The pickup truck narrowly missed U.S. Rep. Debbie Wasserman Schultz (D-Fla.), who was in a convertible participating in the parade, and Florida Congressman Ted Deutch.
The driver of the pickup truck and the two men he hit are members of the Fort Lauderdale Gay Men’s Chorus. The Fort Lauderdale Police Department on Sunday described the incident as a “fatal traffic crash” and not a terrorism incident as Fort Lauderdale Mayor Dean Trantalis initially claimed.
“As we were about to begin the parade, this pickup truck, this jacked up white pickup truck, dashed across, breaking through the line, hitting people, all of us that were there could not believe our eyes,” said Trantalis as he spoke at the vigil.
Trantalis noted the pickup truck nearly hit Wasserman Schultz. He also referenced the arrest of a 20-year-old supporter of former President Trump earlier in the week after he allegedly vandalized a Pride flag mural that had been painted in an intersection in Delray Beach, which is roughly 30 miles north of Fort Lauderdale.
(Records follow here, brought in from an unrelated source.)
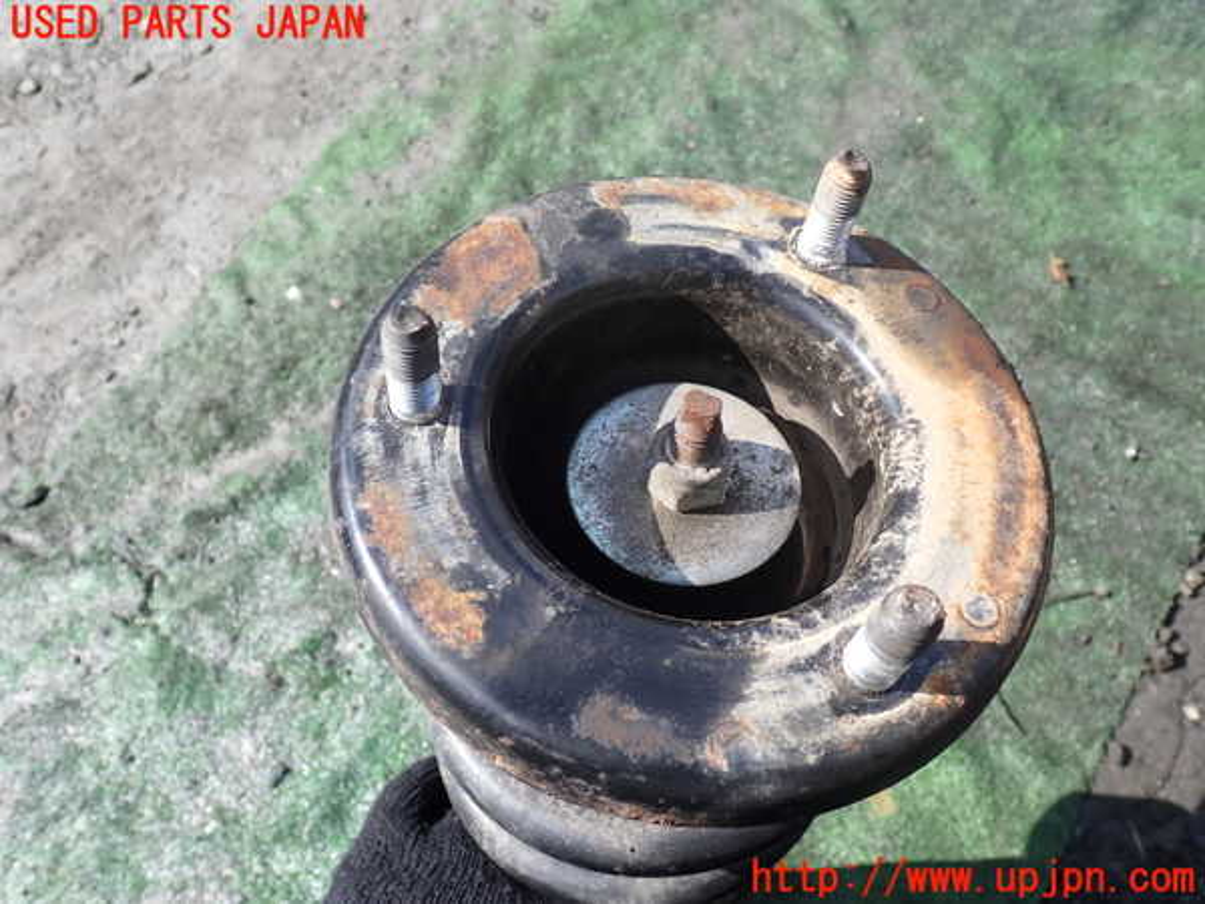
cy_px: 452
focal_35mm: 30
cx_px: 602
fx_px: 1044
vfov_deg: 46.8
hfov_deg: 60.0
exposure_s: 1/500
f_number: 3.2
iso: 100
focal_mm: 5.4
“I immediately knew that something terrible was happening,” said Trantalis, referring to the Stonewall Pride Parade accident. “My visceral reaction was that we were being attacked. Why not? Why not feel that way?”
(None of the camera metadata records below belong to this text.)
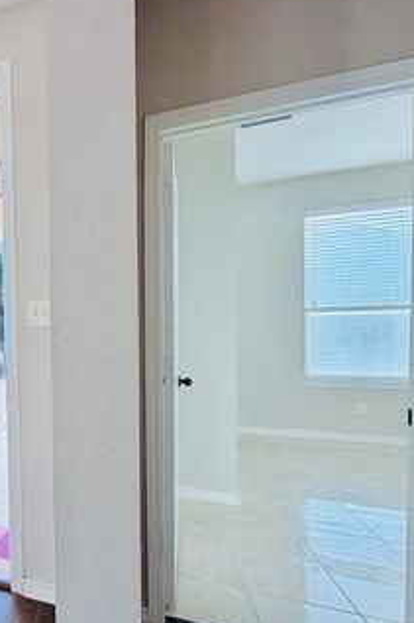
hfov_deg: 42.0
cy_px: 339
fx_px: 397
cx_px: -53
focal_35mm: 23
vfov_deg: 76.0
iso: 32
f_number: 2.2
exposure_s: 1/120
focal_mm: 2.22
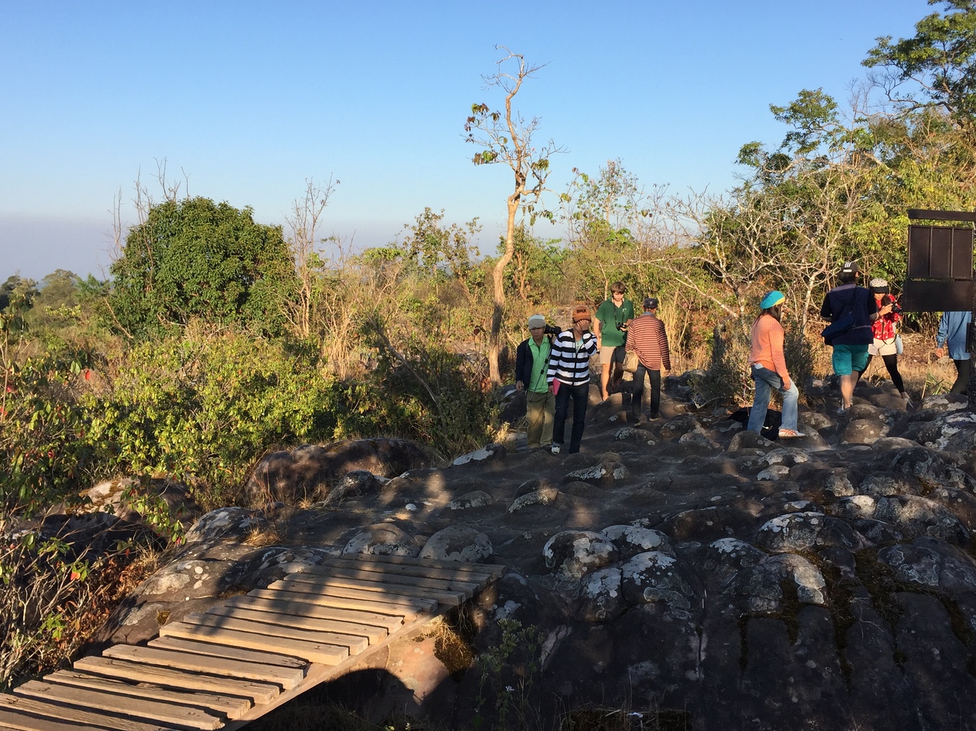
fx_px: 987
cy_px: 347
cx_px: 519
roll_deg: -1.1
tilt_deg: -4.8
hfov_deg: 52.6
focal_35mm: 35
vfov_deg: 40.7
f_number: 2.2
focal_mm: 4.15
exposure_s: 1/964
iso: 32
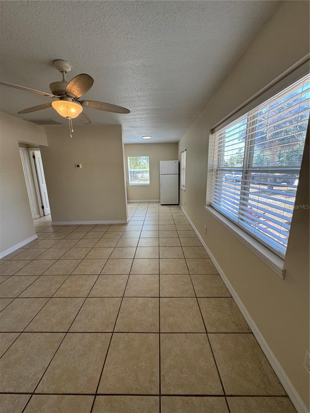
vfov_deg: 102.1
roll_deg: +1.1
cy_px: 206
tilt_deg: -13.6
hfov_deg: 85.7
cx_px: 155
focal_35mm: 14
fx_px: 167
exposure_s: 1/120
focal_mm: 2.22
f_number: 2.2
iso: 80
“I guess I should watch to make sure there are no reporters standing by when I have those feelings, but that was my first reaction and I regret the fact that I said it was a terrorist attack because we found out that it was not, but I don’t regret my feelings,” he added. “But I don’t regret that I felt terrorized by someone who plowed through the crowd inches away from the congresswoman and the congressman, myself and others.”
Trantalis also told vigil attendees that “I guess we forgive” the pickup truck driver.
“But I regret that his consequences resulted in the death of an individual who was innocent and who was there to have a good time, like the rest of us, and I regret there is a man who is in serious condition … fighting for his life and there,” added Trantalis.